## [Your task]
Duplicate all of the records below verbatim, leaving the pictures out of your copy.

[[ Data to examine open ]]

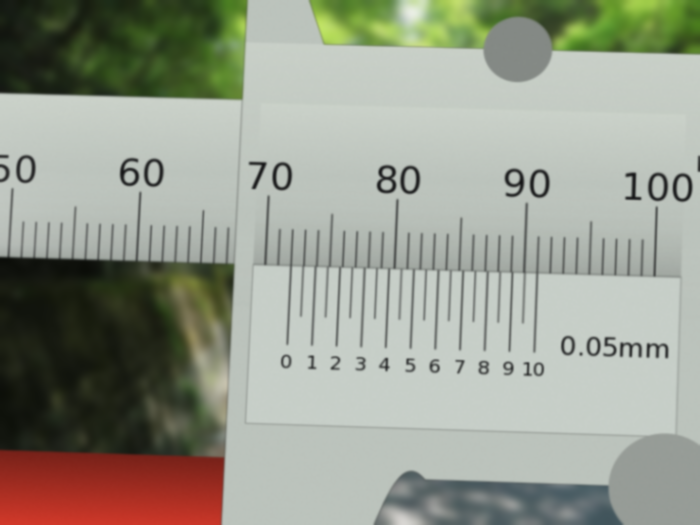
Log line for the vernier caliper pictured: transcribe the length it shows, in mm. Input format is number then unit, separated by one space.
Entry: 72.0 mm
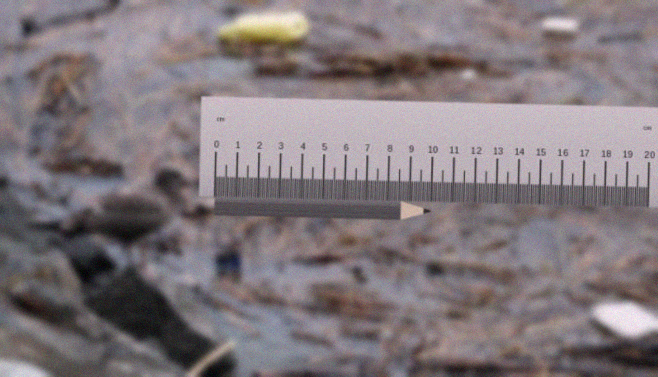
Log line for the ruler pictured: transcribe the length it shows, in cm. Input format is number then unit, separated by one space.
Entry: 10 cm
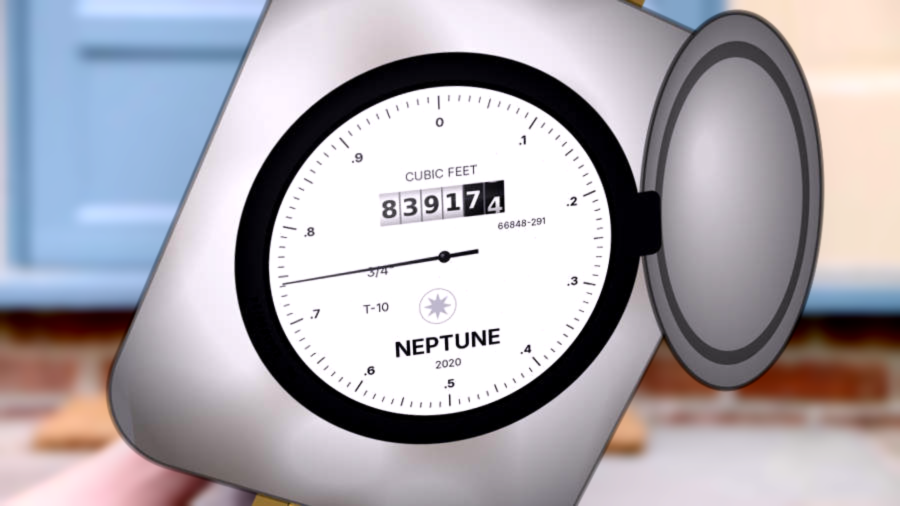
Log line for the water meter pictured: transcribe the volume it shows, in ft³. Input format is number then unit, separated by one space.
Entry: 839173.74 ft³
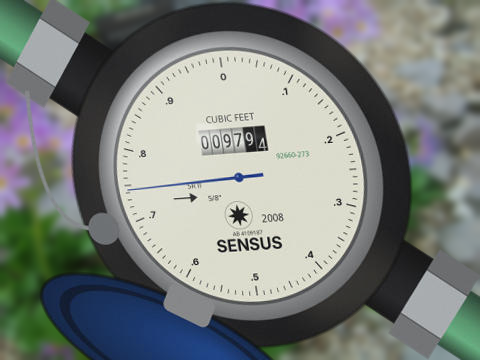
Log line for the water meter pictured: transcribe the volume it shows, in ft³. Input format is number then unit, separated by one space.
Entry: 9793.74 ft³
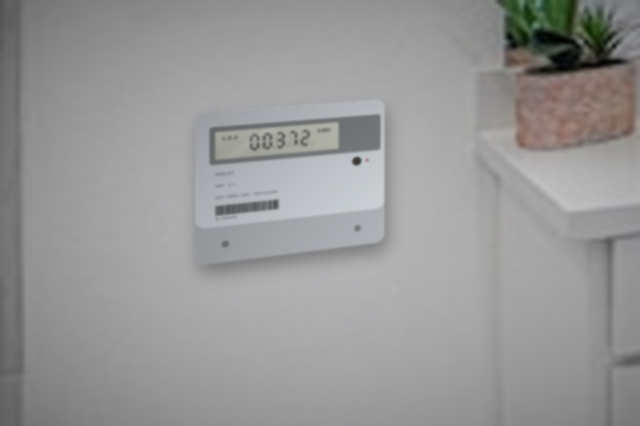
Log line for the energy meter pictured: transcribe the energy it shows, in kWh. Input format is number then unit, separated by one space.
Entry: 372 kWh
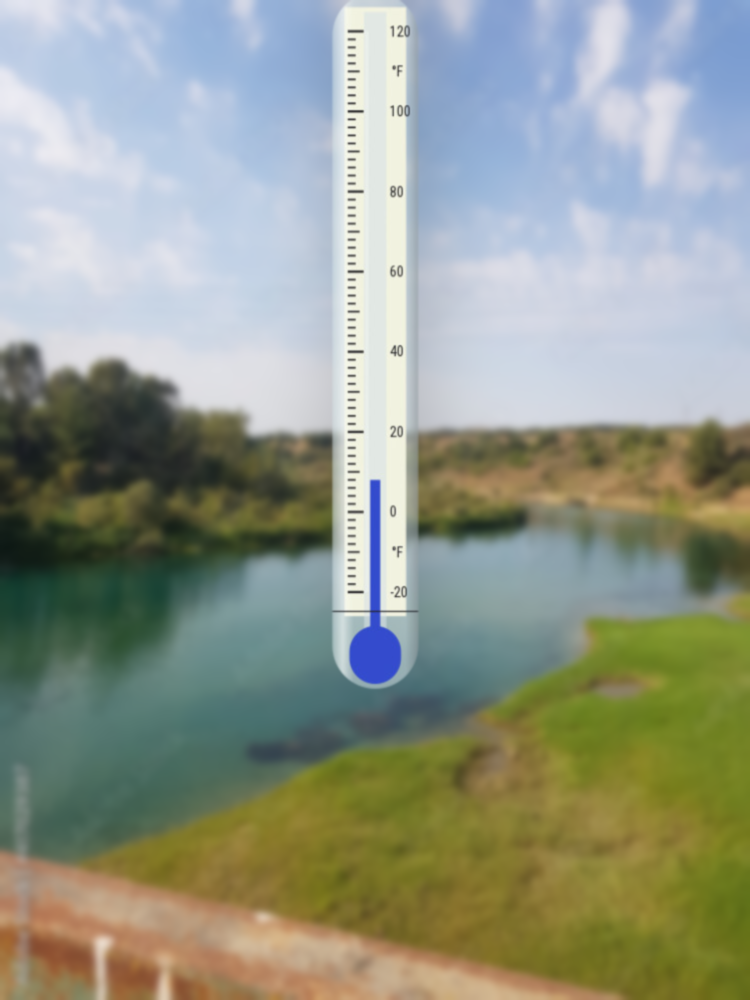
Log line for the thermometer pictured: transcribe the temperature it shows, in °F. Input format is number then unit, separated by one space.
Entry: 8 °F
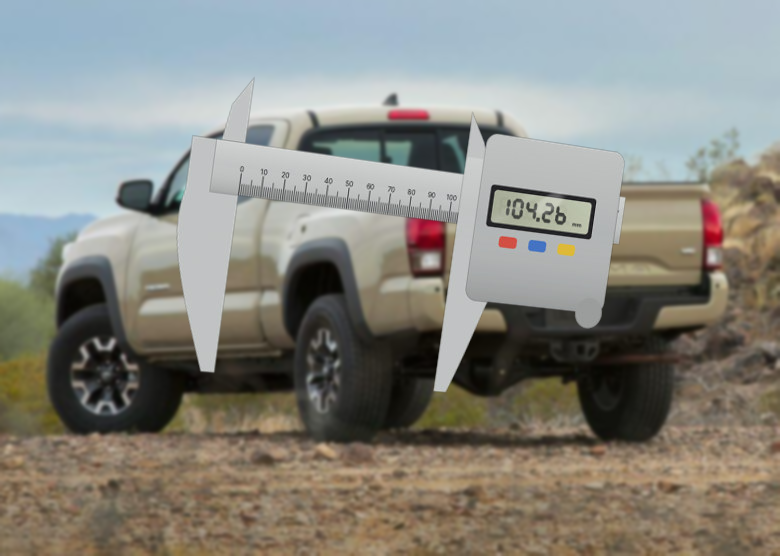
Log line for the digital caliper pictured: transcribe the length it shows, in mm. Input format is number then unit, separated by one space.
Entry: 104.26 mm
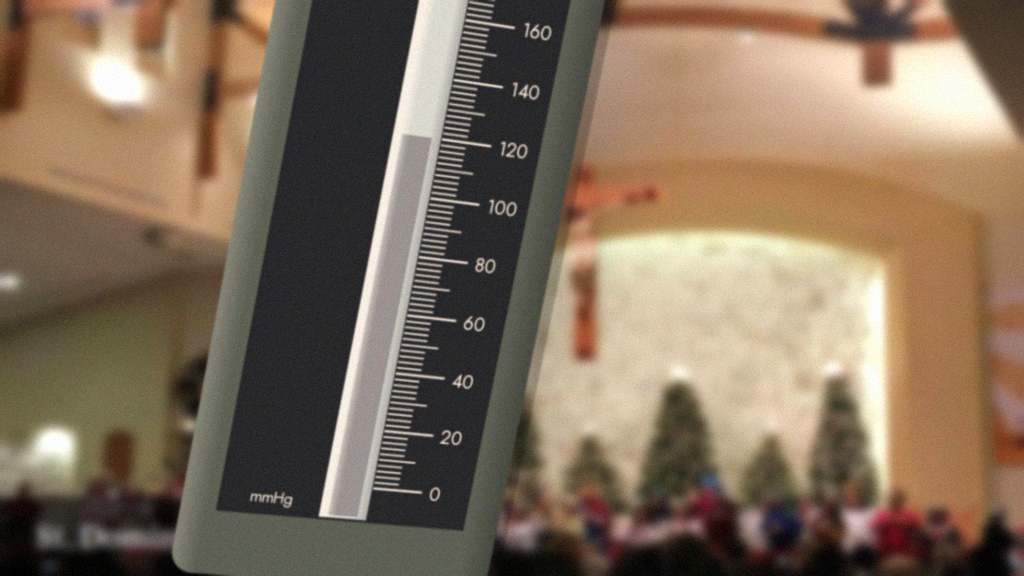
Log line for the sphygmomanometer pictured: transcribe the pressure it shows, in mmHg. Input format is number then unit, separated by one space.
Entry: 120 mmHg
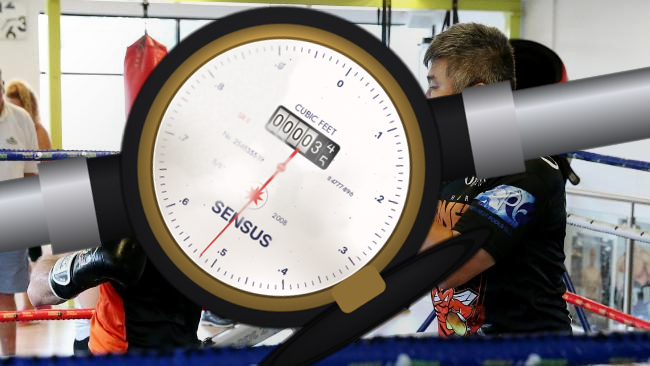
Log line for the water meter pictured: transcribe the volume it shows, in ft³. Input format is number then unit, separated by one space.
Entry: 34.52 ft³
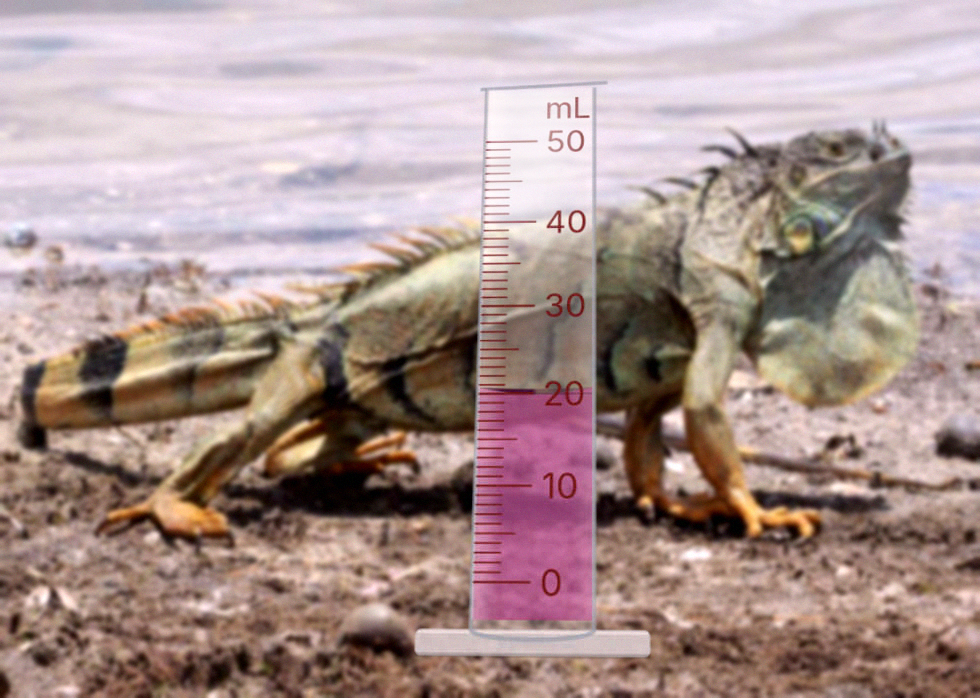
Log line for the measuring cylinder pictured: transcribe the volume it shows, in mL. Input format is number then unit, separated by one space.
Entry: 20 mL
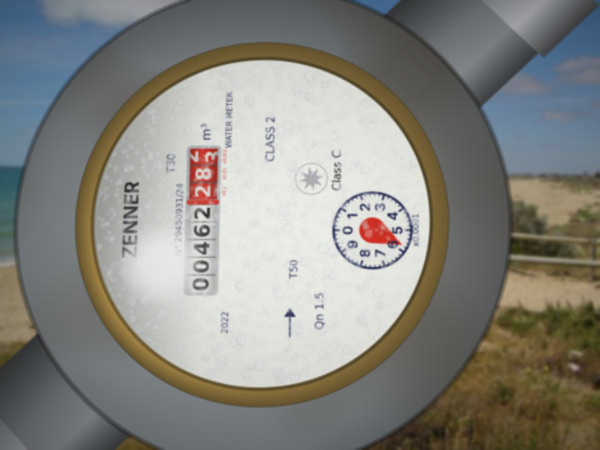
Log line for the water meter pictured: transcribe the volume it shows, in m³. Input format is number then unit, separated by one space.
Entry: 462.2825 m³
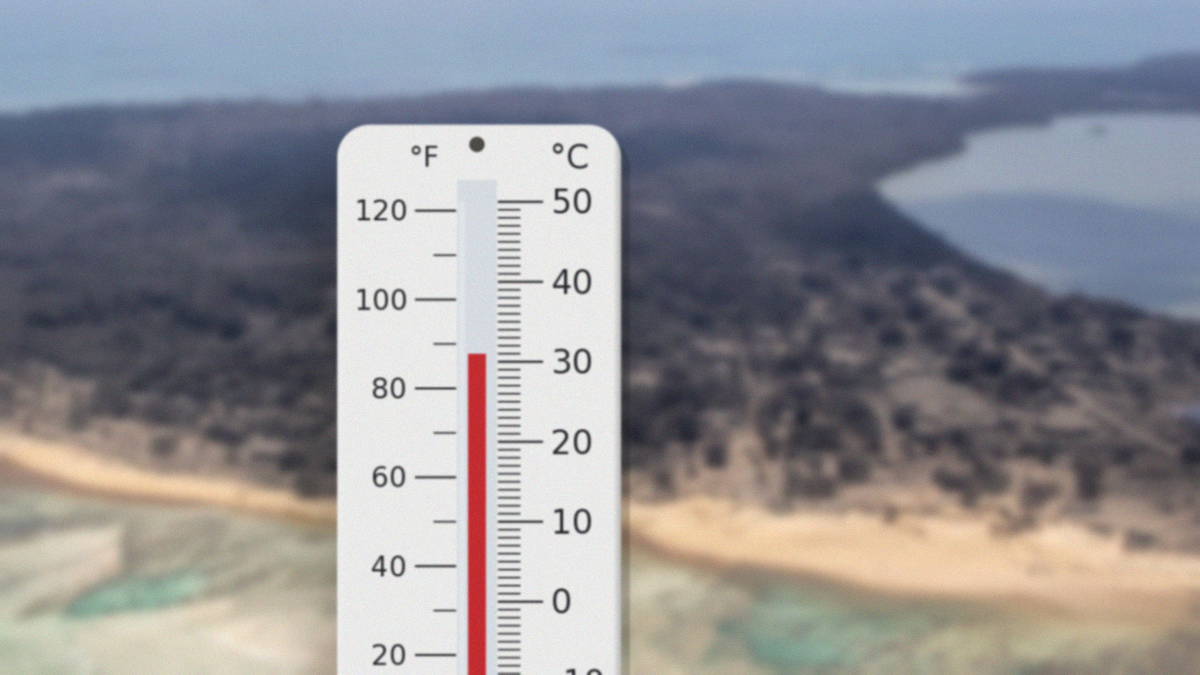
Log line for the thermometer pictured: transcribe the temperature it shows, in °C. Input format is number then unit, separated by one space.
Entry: 31 °C
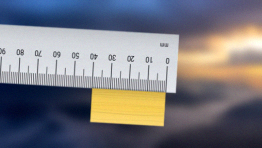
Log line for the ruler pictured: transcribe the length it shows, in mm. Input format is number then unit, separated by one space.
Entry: 40 mm
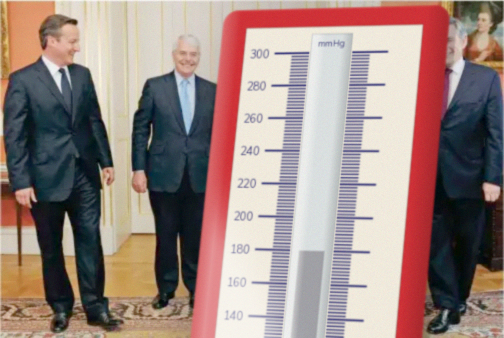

[[ Data to examine closed ]]

## [Exercise output]
Log line for the vernier caliper pictured: transcribe the length it shows, in mm. Input format is number then unit, separated by one space.
Entry: 72.0 mm
Log line for the ruler pictured: transcribe the length it shows, in cm. Input format is number then unit, separated by one space.
Entry: 10 cm
Log line for the water meter pictured: transcribe the volume it shows, in ft³. Input format is number then unit, separated by one space.
Entry: 839173.74 ft³
Log line for the water meter pictured: transcribe the volume it shows, in ft³. Input format is number then unit, separated by one space.
Entry: 9793.74 ft³
Log line for the energy meter pictured: transcribe the energy it shows, in kWh. Input format is number then unit, separated by one space.
Entry: 372 kWh
Log line for the thermometer pictured: transcribe the temperature it shows, in °F. Input format is number then unit, separated by one space.
Entry: 8 °F
Log line for the digital caliper pictured: transcribe the length it shows, in mm. Input format is number then unit, separated by one space.
Entry: 104.26 mm
Log line for the sphygmomanometer pictured: transcribe the pressure it shows, in mmHg. Input format is number then unit, separated by one space.
Entry: 120 mmHg
Log line for the water meter pictured: transcribe the volume it shows, in ft³. Input format is number then unit, separated by one space.
Entry: 34.52 ft³
Log line for the measuring cylinder pictured: transcribe the volume it shows, in mL. Input format is number then unit, separated by one space.
Entry: 20 mL
Log line for the water meter pictured: transcribe the volume it shows, in m³. Input format is number then unit, separated by one space.
Entry: 462.2825 m³
Log line for the thermometer pictured: transcribe the temperature it shows, in °C. Input format is number then unit, separated by one space.
Entry: 31 °C
Log line for the ruler pictured: transcribe the length it shows, in mm. Input format is number then unit, separated by one space.
Entry: 40 mm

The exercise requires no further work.